Non-Aligned Countries

The MDAA caused both a great deal of friction with the non-aligned countries and opportunities to tighten geopolitical relations with the western free world and especially the United States.

  • India:
    • India refused to accept any American-imposed limits on its trade and went ahead with shipments of Thorium nitrate to China.
    • Realising that cutting off all aid to India would do more harm than good, Secretary of State John Foster Dulles negotiated a solution.
  • Indonesia
  • Yugoslavia:
    • Up to the early 1960s, the Yugoslav People’s Army (JNA) had a large arsenal of German equipment, planes and armour captured during the war, western equipment that had been donated by the USA and UK during the war, as well as Soviet equipment.
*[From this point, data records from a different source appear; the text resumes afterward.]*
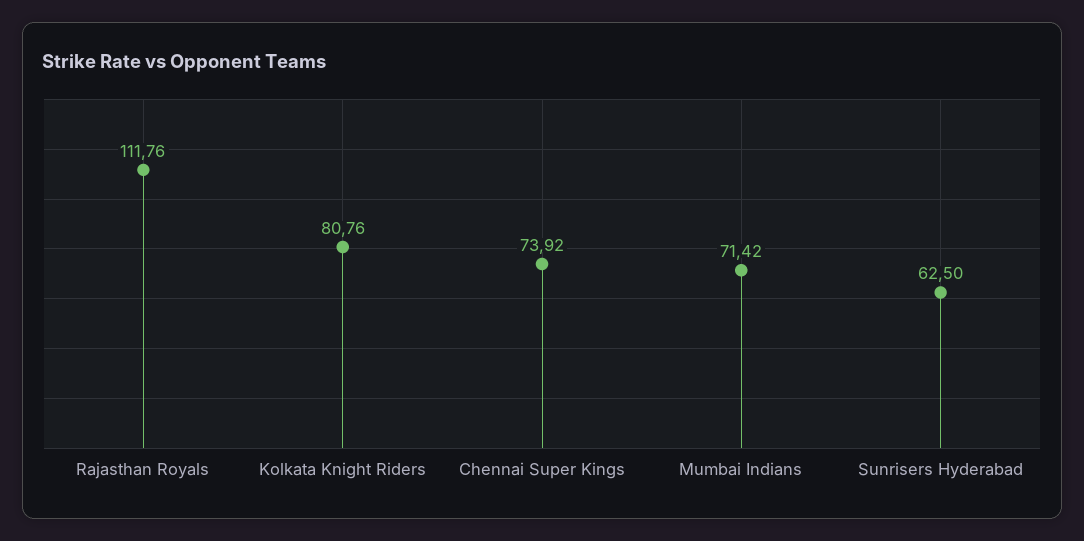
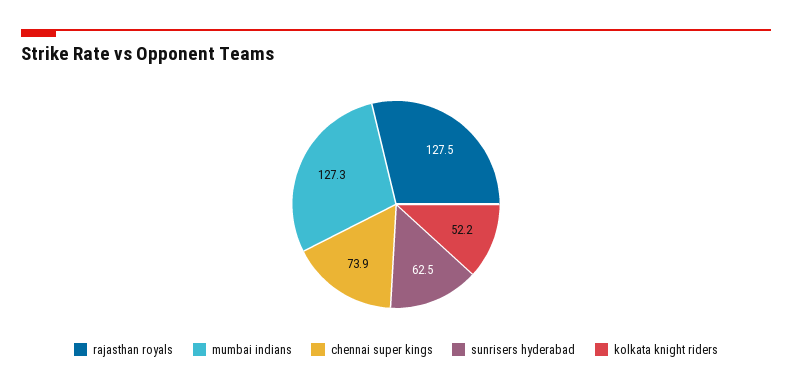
Rajasthan Royals: 111.76 -> 127.5
Kolkata Knight Riders: 80.76 -> 52.2
Mumbai Indians: 71.42 -> 127.3

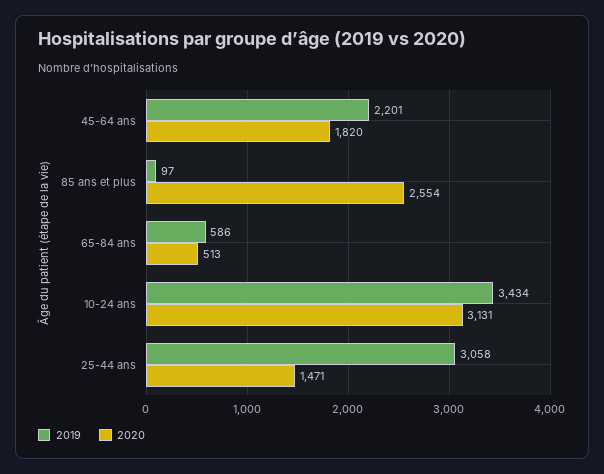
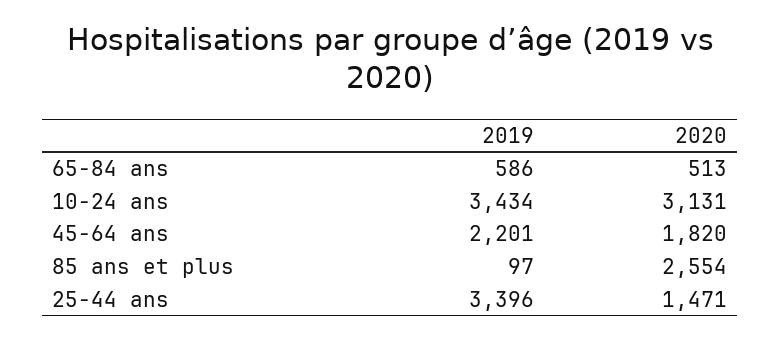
2019, 25-44 ans: 3058 -> 3396

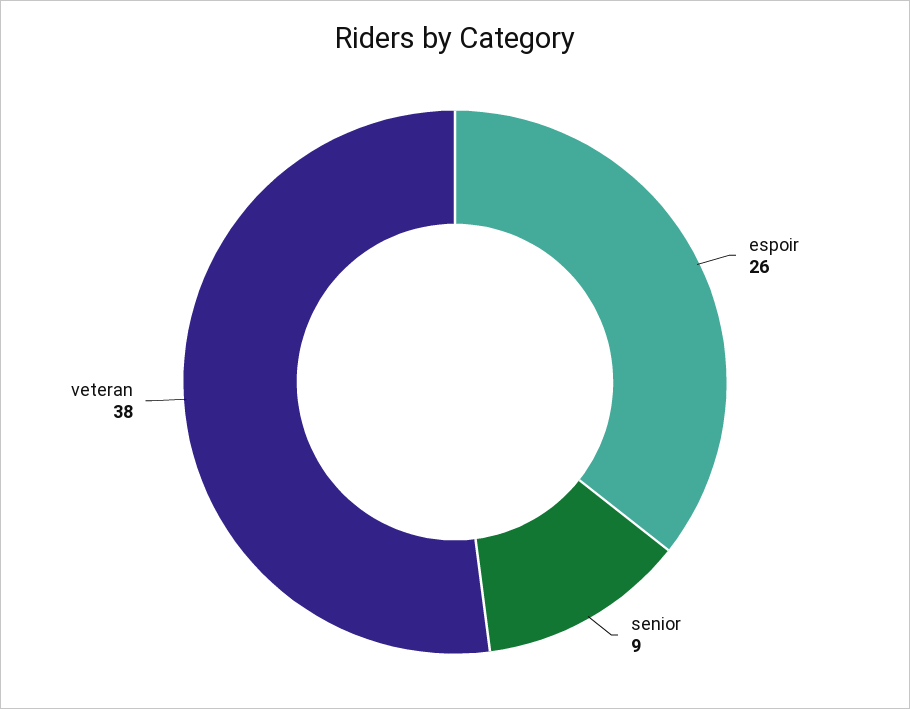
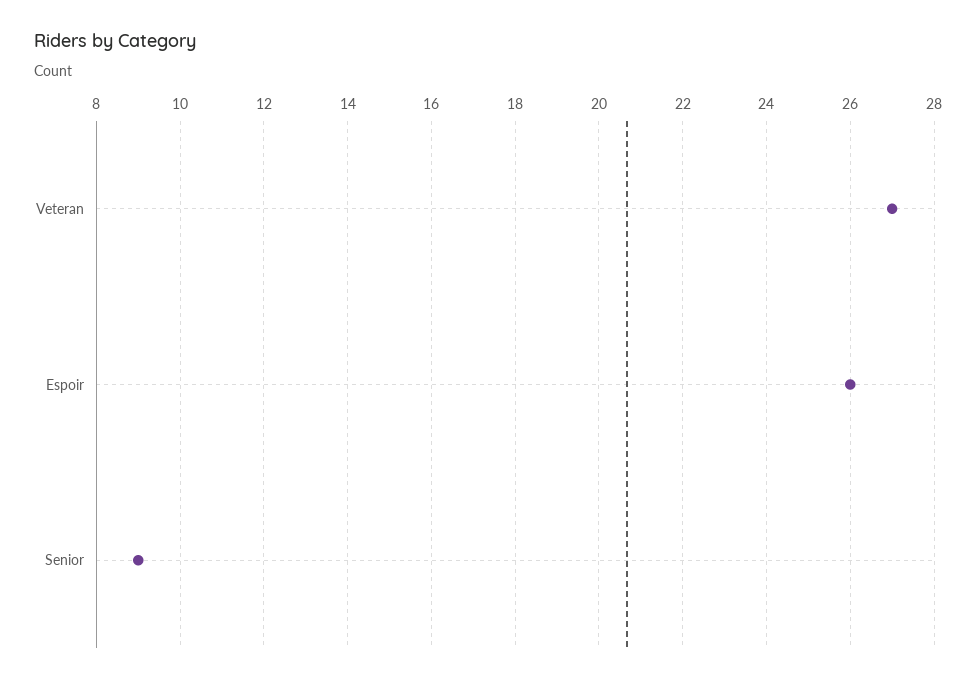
veteran: 38 -> 27

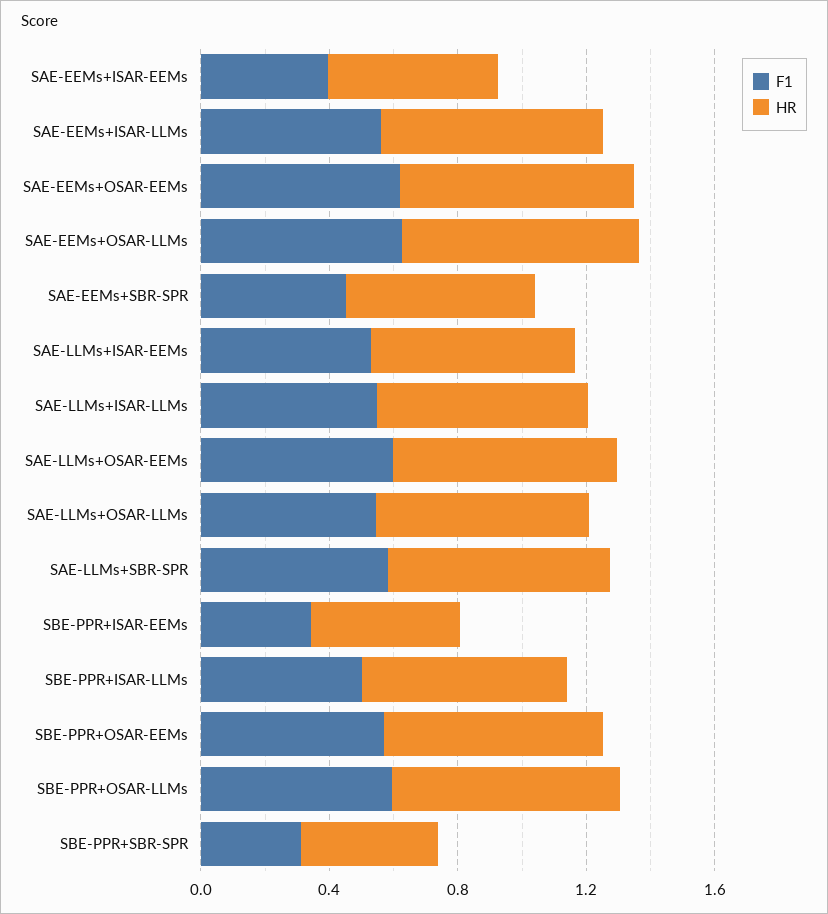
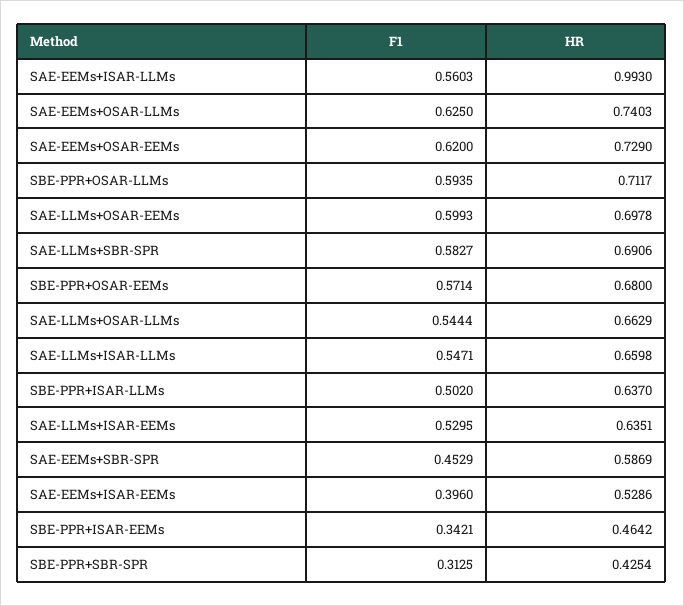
HR, SAE-EEMs+ISAR-LLMs: 0.7 -> 0.993

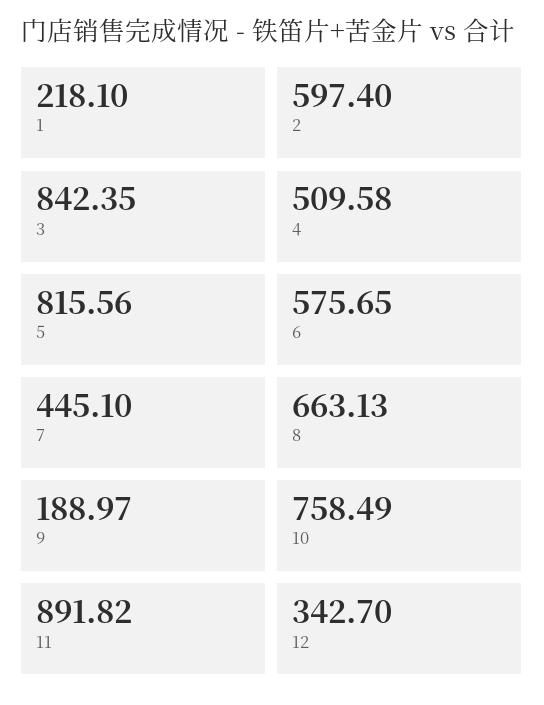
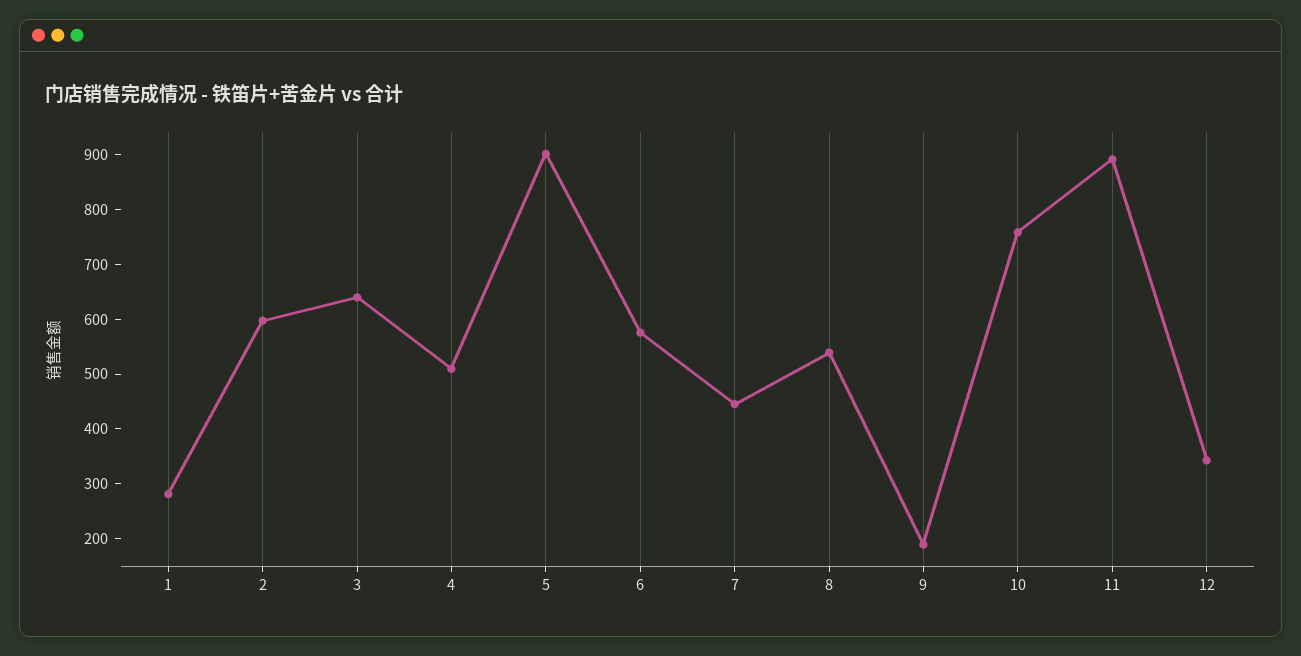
1: 218.1 -> 280
3: 842.35 -> 640
5: 815.56 -> 900
8: 663.13 -> 540

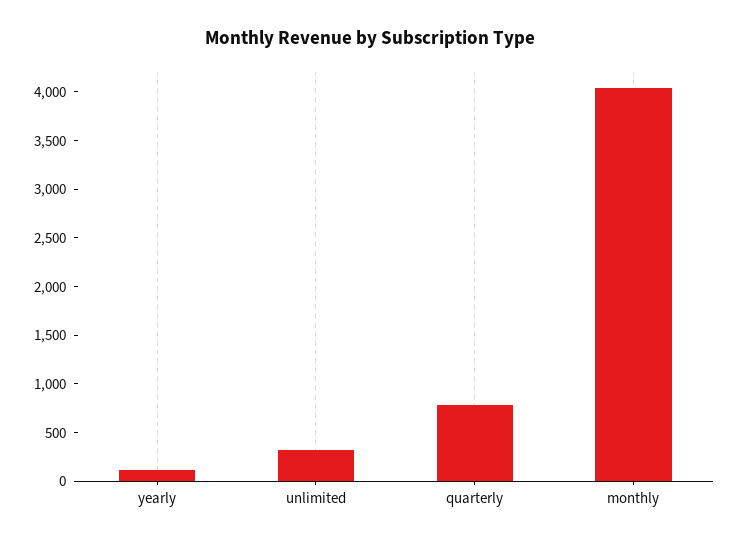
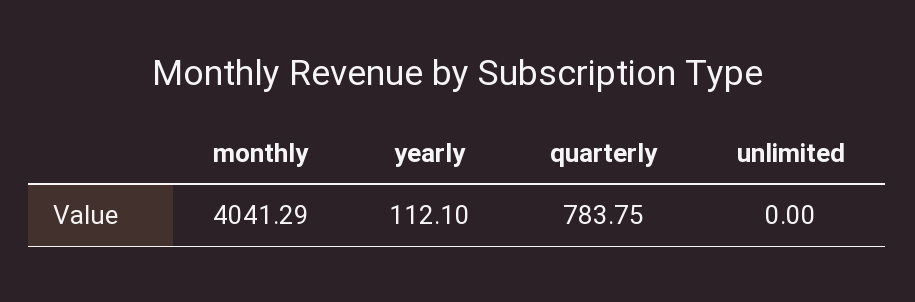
unlimited: 300 -> 0

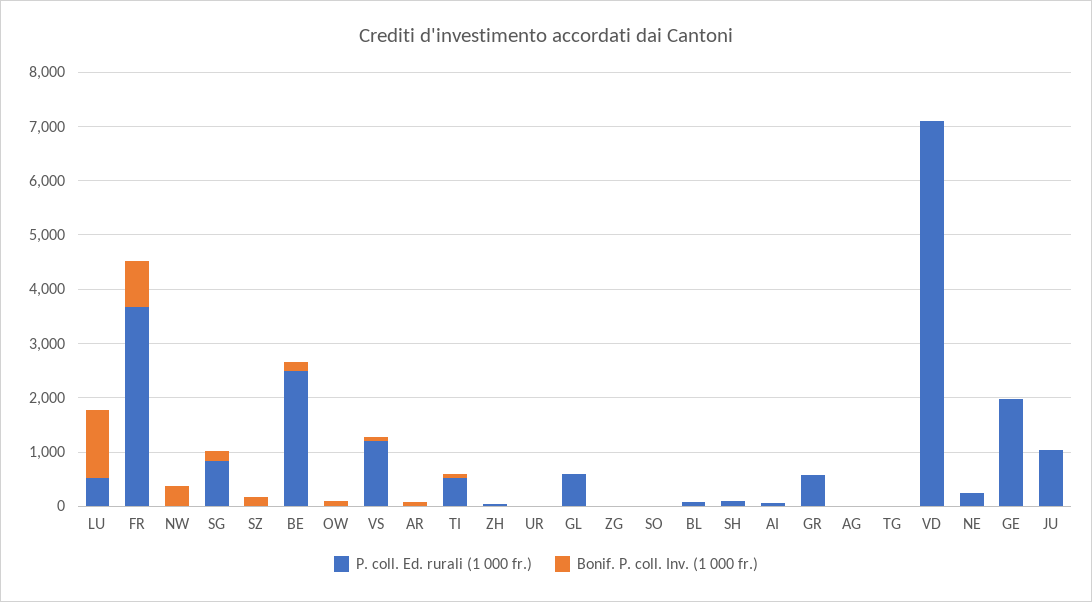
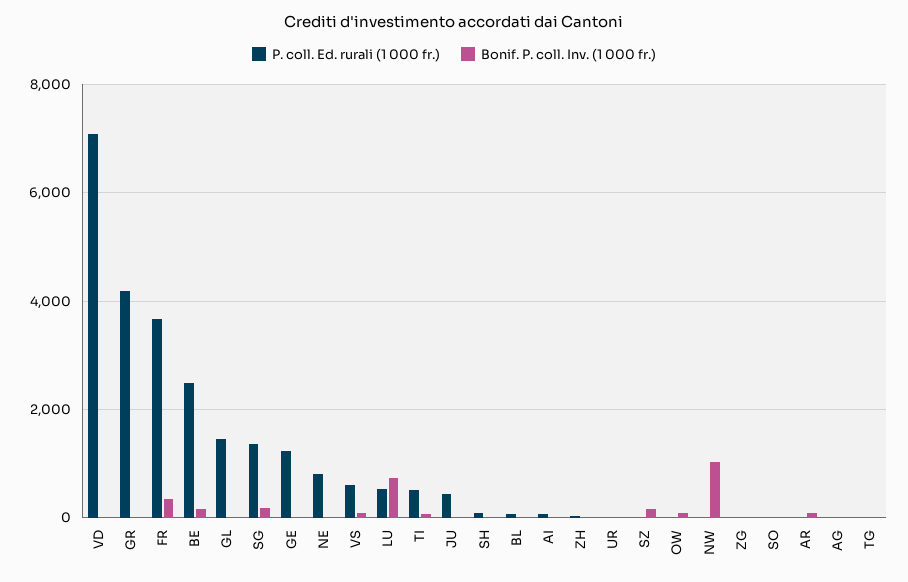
Bonif. P. coll. Inv. (1 000 fr.), LU: 1200 -> 800
Bonif. P. coll. Inv. (1 000 fr.), FR: 800 -> 400
Bonif. P. coll. Inv. (1 000 fr.), NW: 400 -> 1000
P. coll. Ed. rurali (1 000 fr.), SG: 800 -> 1400
P. coll. Ed. rurali (1 000 fr.), VS: 1200 -> 600
P. coll. Ed. rurali (1 000 fr.), GL: 600 -> 1400
P. coll. Ed. rurali (1 000 fr.), GR: 600 -> 4200
P. coll. Ed. rurali (1 000 fr.), NE: 200 -> 800
P. coll. Ed. rurali (1 000 fr.), GE: 2000 -> 1200
P. coll. Ed. rurali (1 000 fr.), JU: 1000 -> 400

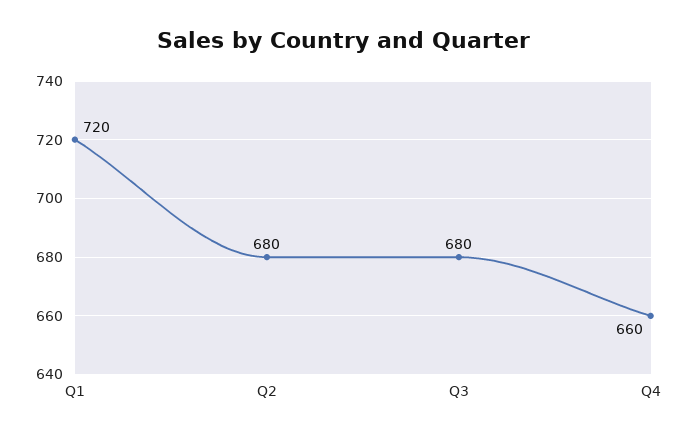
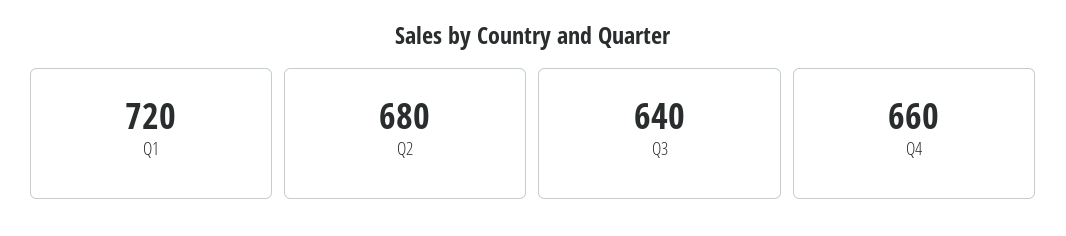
Q3: 680 -> 640

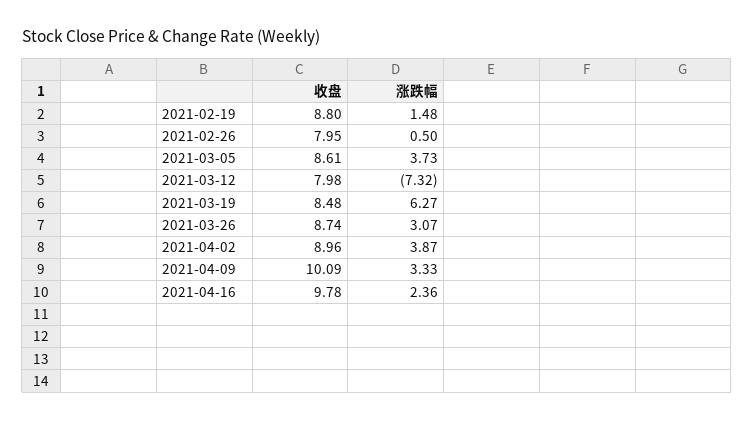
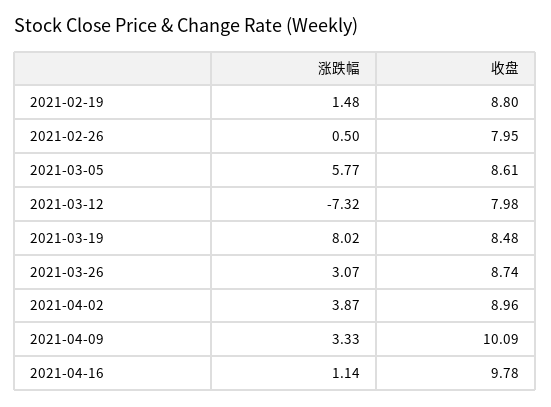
涨跌幅, 2021-03-05: 3.73 -> 5.77
涨跌幅, 2021-03-19: 6.27 -> 8.02
涨跌幅, 2021-04-16: 2.36 -> 1.14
    • Despite Josip Broz Tito’s firm adherence to communism, because of the ideological and personal conflict with Joseph Stalin, the Soviet Union – and thereafter all the Warsaw Pact’s pro-Soviet governments – denounced his treaty of friendship with Yugoslavia on 27 September 1949.
    • For some time it seemed to be a serious threat and a real danger of an intervention of the country by his former allies, so Yugoslavia accepted readily the US/UK offer of assistance.
    • There were even discussions at that time on its possible inclusion into North-Western Alliance.
    • It can be said by now that Yugoslav armed forces received during this period standard NATO military equipment and arms – such as the F-86 and F-84 Thunderjet jet fighters or M36 Jackson and M18 Hellcat tank-destroyers.
    • After Stalin’s death and the political and ideological pacification with Soviet Union, the Yugoslav People’s Army later exclusively imported their equipment from the USSR when not sourcing it internally.